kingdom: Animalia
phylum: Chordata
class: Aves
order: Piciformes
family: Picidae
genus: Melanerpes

+---+

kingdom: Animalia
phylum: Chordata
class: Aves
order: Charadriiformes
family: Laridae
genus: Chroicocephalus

+---+

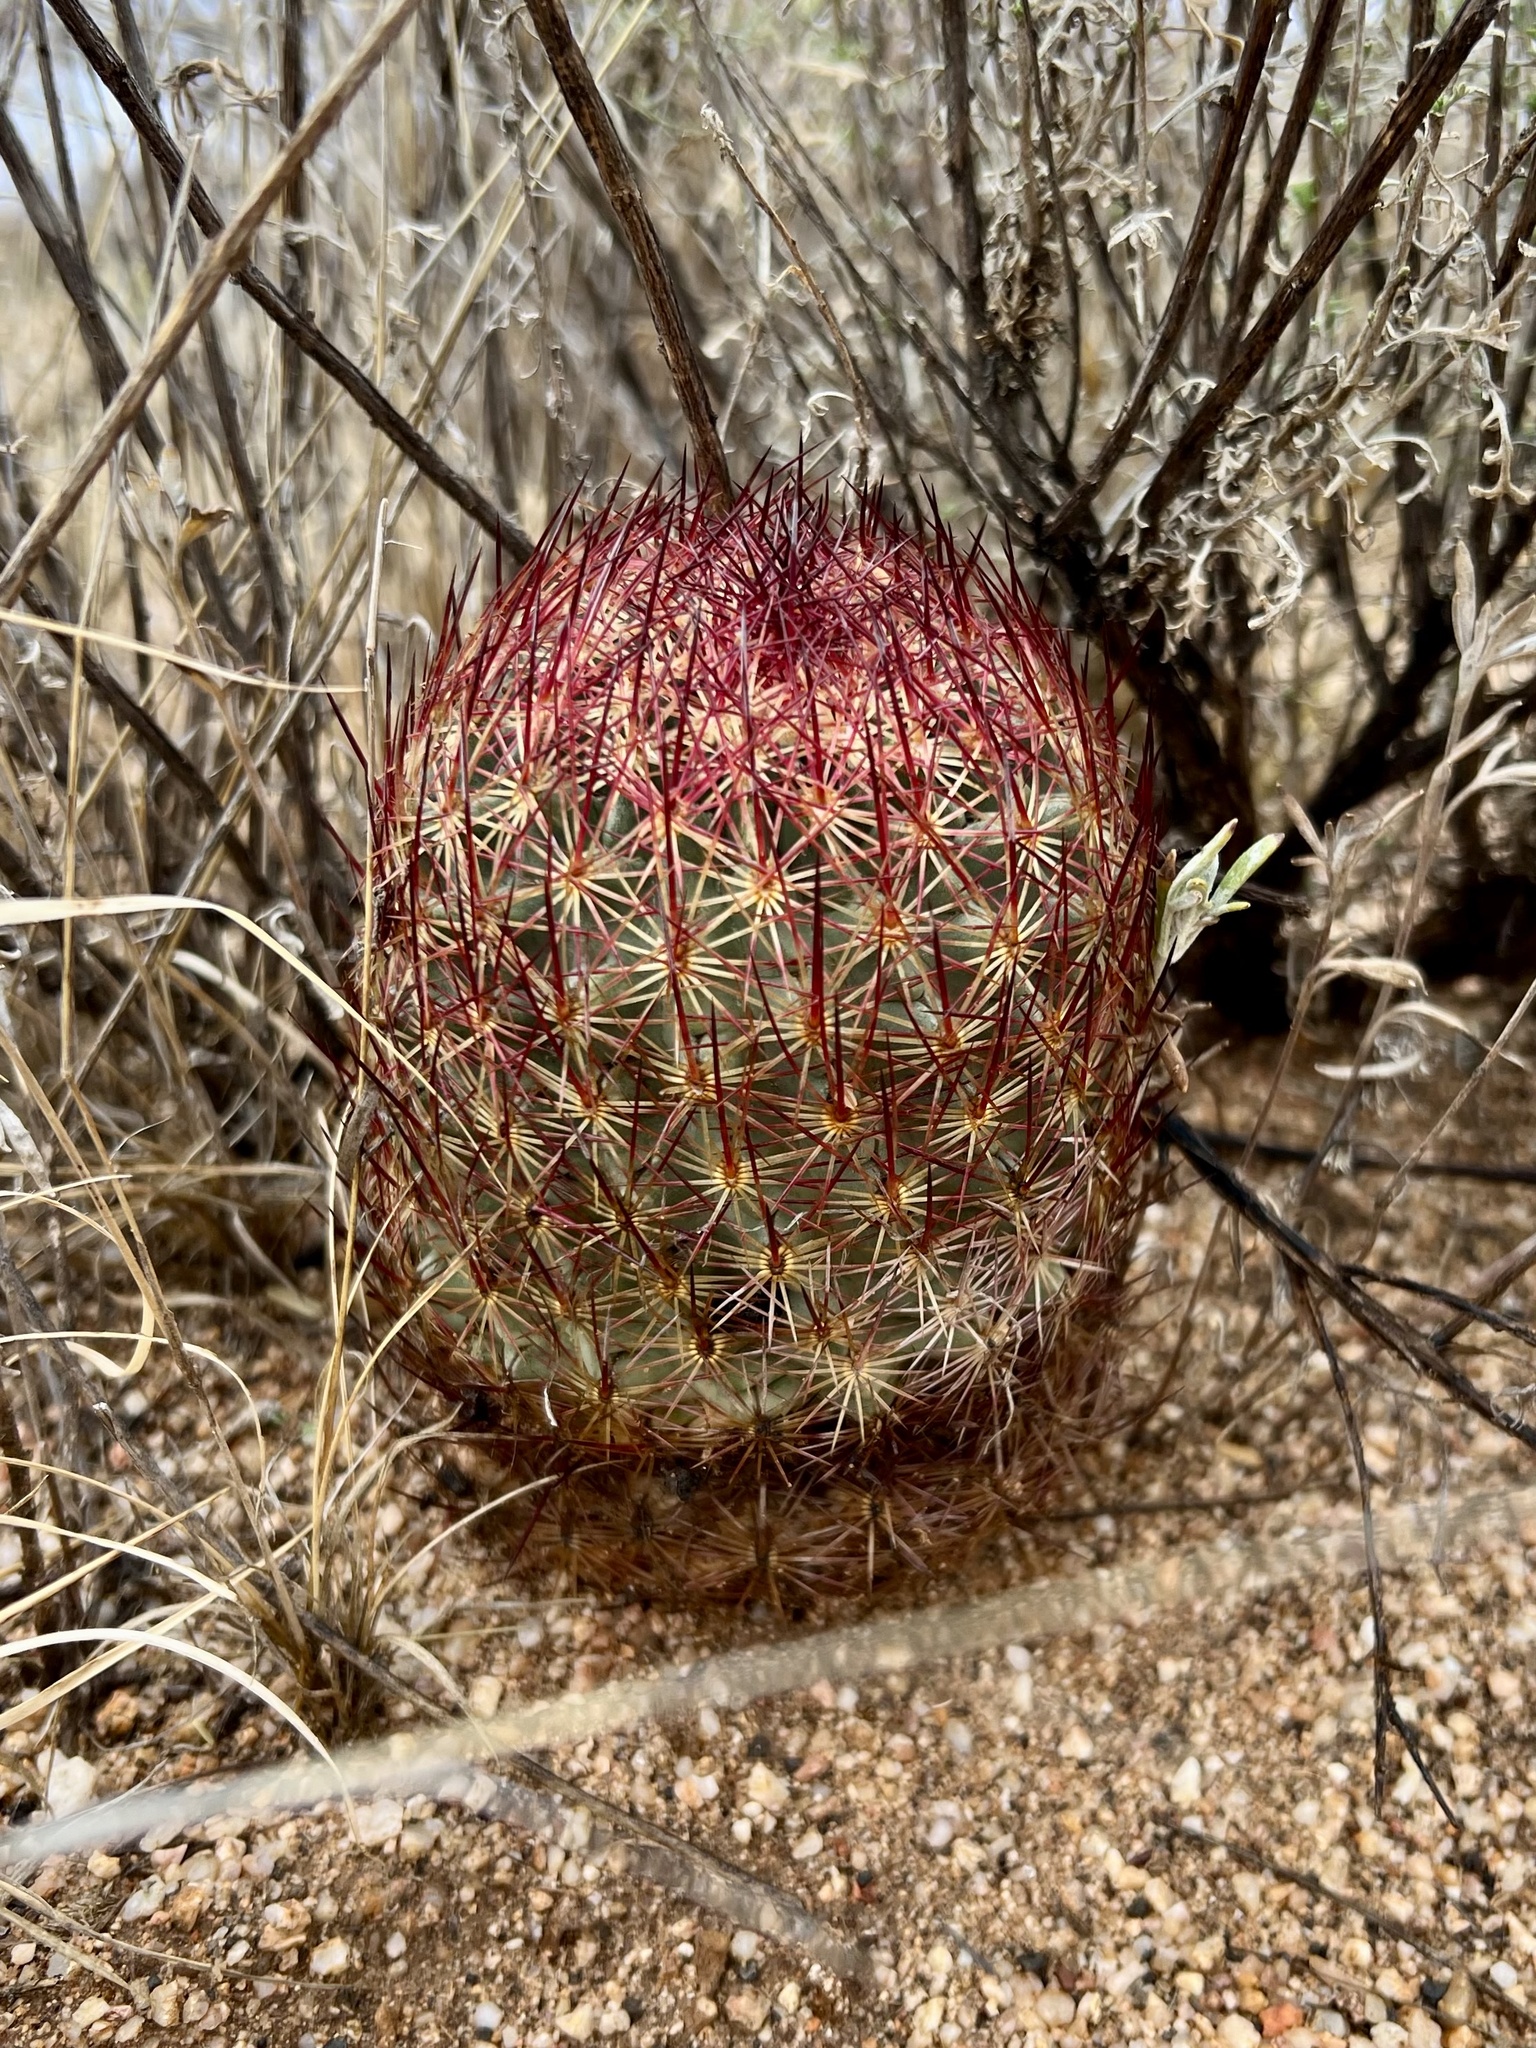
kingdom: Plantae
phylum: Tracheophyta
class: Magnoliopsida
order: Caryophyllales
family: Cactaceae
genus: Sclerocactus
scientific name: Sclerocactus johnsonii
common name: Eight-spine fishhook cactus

+---+

• _Set task_
Retype everything in the material from the line containing "phylum: Tracheophyta" down to the line containing "common name: Eight-spine fishhook cactus", including both of those lines.

• _Correct output_
phylum: Tracheophyta
class: Magnoliopsida
order: Caryophyllales
family: Cactaceae
genus: Sclerocactus
scientific name: Sclerocactus johnsonii
common name: Eight-spine fishhook cactus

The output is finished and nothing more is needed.